Where would Walker like her business to be in five years? "I would like to be known for having the most bitchin' boocha," she answers -- and to be a nationwide brand.
Challenges: "I'm trying to focus on being more present with it and enjoying the ride instead of focusing so much on the future," Walker says. "We have a lot going on this year which is very exciting, but also just enjoying what I'm doing day-to-day."
Walker would like to distribute her beverage in twist-off bottles, but finding a local distributor has been challenging. Timing is also critical when moving into distribution or scaling, she says. "I would like to be in distribution by the end of the year, but distribution takes like 40 percent of your sales, so I want to make sure I have steady cash flow coming in before I even consider. Plus, I know the value of being a face in the store, being in my stores every week, stocking my own product."
Opportunities: Walker says there's a lot of untapped demand for alternative adult beverages in Colorado's taprooms. She points to growing availability and popularity for kombucha specifically, as well as discussions she's had with brewers and taproom managers.
Walker also maintains good relationships from her prior career in natural foods, and says she believes that trust will be a valuable asset as she expands.
Life's a Buch is still quite small, but well-known locally and a lively brand in a fast-growing market. With demand growing quickly (the global kombucha market is projected to grow at a CAGR of 23 percent from 2017 to 2023), competing for market share is optional, allowing smaller producers to simply focus on scaling production. Walker anticipates having one full-time employee, a branded delivery van, three to five part-time employees, and a much larger fermentation system by the end of 2020.
Needs: Production space.
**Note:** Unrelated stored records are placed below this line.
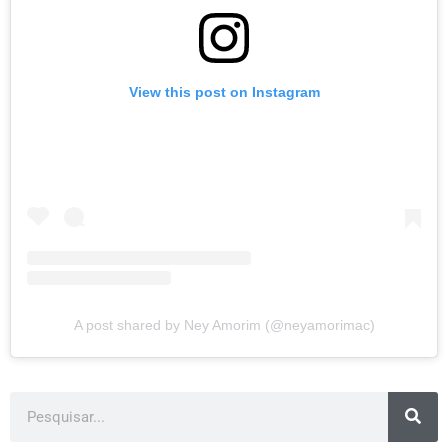
View this post on Instagram
A post shared by Ney Amorim (@neyamorimac)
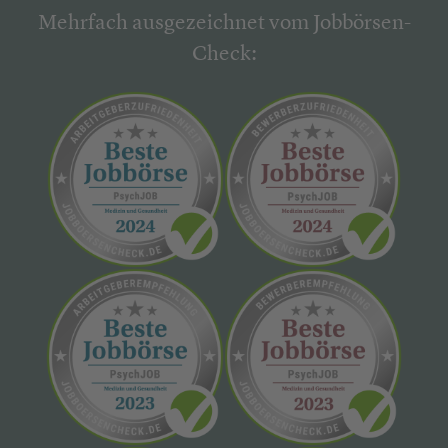
Mehrfach ausgezeichnet vom Jobbörsen-
Check:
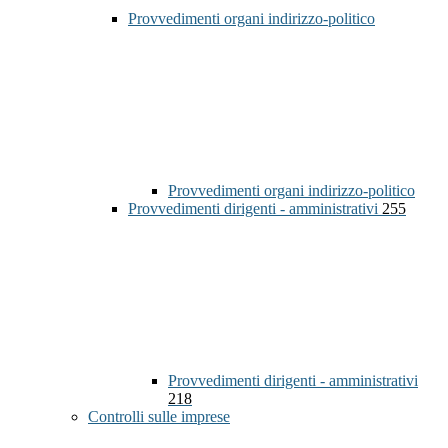
Provvedimenti organi indirizzo-politico
Provvedimenti organi indirizzo-politico
Provvedimenti dirigenti - amministrativi
255
Provvedimenti dirigenti - amministrativi
218
Controlli sulle imprese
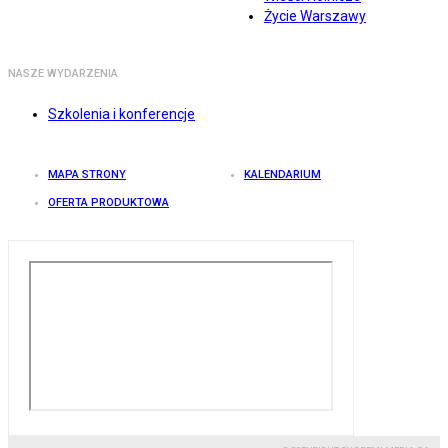
Życie Warszawy
NASZE WYDARZENIA
Szkolenia i konferencje
MAPA STRONY
KALENDARIUM
OFERTA PRODUKTOWA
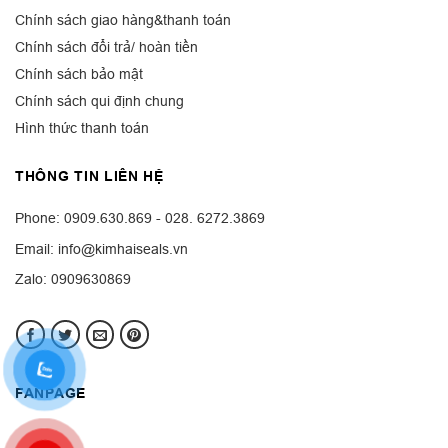
Chính sách giao hàng&thanh toán
Chính sách đổi trả/ hoàn tiền
Chính sách bảo mật
Chính sách qui định chung
Hình thức thanh toán
THÔNG TIN LIÊN HỆ
Phone: 0909.630.869 - 028. 6272.3869
Email: info@kimhaiseals.vn
Zalo: 0909630869
FANPAGE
Life's a Buch has struggled to keep up with demand since July. Their new fermentation tank is too large for her current production space, but after much searching Walker says she's close to signing a lease at a larger space where she can scale. Walker also plans to raise $200,000 to $300,000, which she says she will pursure after a move and expansion.
A good supply of raw materials is an ongoing need. "I get a lot of my frozen, organic fruit from Costco and half the time they don't have what I need. Like they no longer have organic pineapple so now I have to find a new place to get organic pineapple."